Early-Stage Breast Cancer Detection in Breast Milk

Abstract

Breast cancer occurring during pregnancy (PrBC) and postpartum (PPBC) is usually diagnosed at more advanced stages compared with other breast cancer, worsening its prognosis. PPBC is particularly aggressive, with increased metastatic risk and mortality. Thus, effective screening methods to detect early PrBC and PPBC are needed. We report for the first time that cell-free tumor DNA (ctDNA) is present in breast milk (BM) collected from patients with breast cancer. Analysis of ctDNA from BM detects tumor variants in 87% of the cases by droplet digital PCR, while variants remain undetected in 92% of matched plasma samples. Retrospective next-generation sequencing analysis in BM ctDNA recapitulates tumor variants, with an overall clinical sensitivity of 71.4% and specificity of 100%. In two cases, ctDNA was detectable in BM collected 18 and 6 months prior to standard diagnosis. Our results open up the potential use of BM as a new source for liquid biopsy for PPBC detection.

Significance: For the first time, we show that BM obtained from patients with breast cancer carries ctDNA, surpassing plasma-based liquid biopsy for detection and molecular profiling of early-stage breast cancer, even prior to diagnosis by image. See related commentary by Cunningham and Turner, p. 2125. This article is featured in Selected Articles from This Issue, p. 2109.

Figure 1.

Genomic profile of tumor tissue and matched plasma and BM ctDNA. A, Cohorts included in the study, samples, and workflow. ddPCR, droplet digital PCR; NGS, next-generation sequencing. B, Oncoprint of all solid tumors analyzed by NGS from the case cohort (n = 19).

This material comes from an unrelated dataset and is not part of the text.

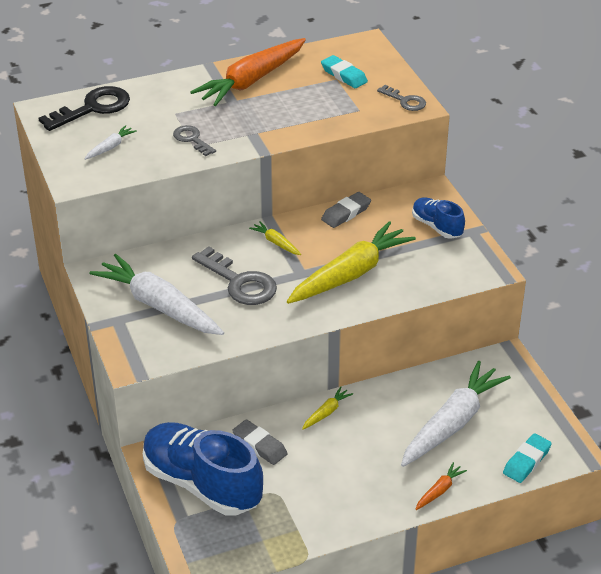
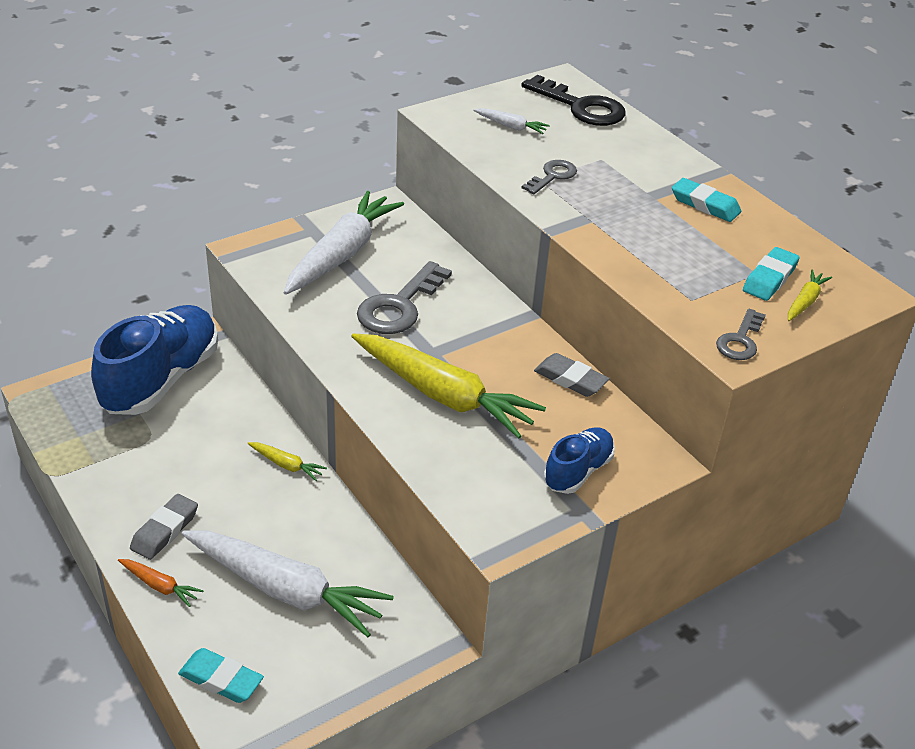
camera: 75 degrees right, 0 degrees up
orange carrot [190,38,306,106] -> turquoise eraser [672,178,741,222]
grey eraser [232,419,288,465] -> grey eraser moved to [130,494,198,560]
yellow carrot [249,221,301,255] -> yellow carrot moved to [788,270,832,321]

C, cfDNA concentration purified from blood samples of the case group (n = 12) and compared with BM samples collected from the control and case groups (n = 49). Individual values, mean, and 95% confidence interval are included. Nonparametric two-sided Mann–Whitney–Wilcoxon test was performed (****, P < 0.0001). D, Targeted detection of selected clonal variants by ddPCR in the parallel tumor, plasma, and BM samples from the affected breast (BM + T n = 15; BM – T n = 13) from the case cohort. E, Association between MAF percentage and tumor size, nodal status, disease stage, current life status, milk maturation, and histology (Mann–Whitney–Wilcoxon test; **, P < 0.01). IDC, invasive ductal carcinoma; ILC, invasive lobular carcinoma.

Figure 2.

NGS-based detection of breast cancer in BM using a targeted sequencing assay. A, Variants detected by the NGS panel VHIO-YWBC in healthy BM (n = 0) and breast cancer BM (n = 26), as well as in tumor tissue with the VHIO-300 NGS panel (n = 94), represented as % of MAF. The mean and range are depicted in the chart. B, Number of variants detected in common between BM and matched tumor tissue from the case cohort, focusing only on genes captured by both the VHIO-YWBC and VHIO-300 panels. C, Variants detected by NGS in BM samples by VHIO-YWBC (y-axis) vs. variants detected by the VHIO-300 panel in formalin-fixed, paraffin embedded (FFPE) solid tumor biopsies (x-axis) only in genes common to both panels. Data are represented as MAF %. Color coding is used to discriminate patients. The shape of the symbols represents variants detected only in BM (circles), only in FFPE (triangles), or in both (squares). D, Percentage of cases according to the number of variants detected in BM by NGS (n = 14). E, Sensitivity of our ddPCR and NGS approaches for the detection of ctDNA in early (stages I–II) and localized (stages I–III) disease and compared with four reported methods for early breast cancer detection from plasma; data are represented as a percentage, with exact mean numbers and plus/minus a 95% confidence interval (CI).

Figure 3.

Early detection of breast cancer through BM ctDNA analysis. A, Description of case #1, timeline, sample collection, and test results by ddPCR and NGS. Patient 1 was diagnosed with PrBC during her third pregnancy. The patient provided a mixture of both breasts from the lactancy of a previous pregnancy and collected 18 months prior to diagnosis. HR, hormone receptor; R + L, right and left. B, Description of positive high-risk case BC-15, timeline (m = months from childbirth), sample collection, and the corresponding right breast ultrasound images. The third image taken at a 17-month time point corresponds to the time of clinical diagnosis. The yellow arrow points to the malignant lesion observed and its measurement by image (A = 7.4 mm; B = 6.4 mm). The different samples collected and test results obtained by ddPCR and NGS. Colored squares represent the MAF % of the pathogenic variant detected by ddPCR. Colored dots represent the detection of the same variant by NGS.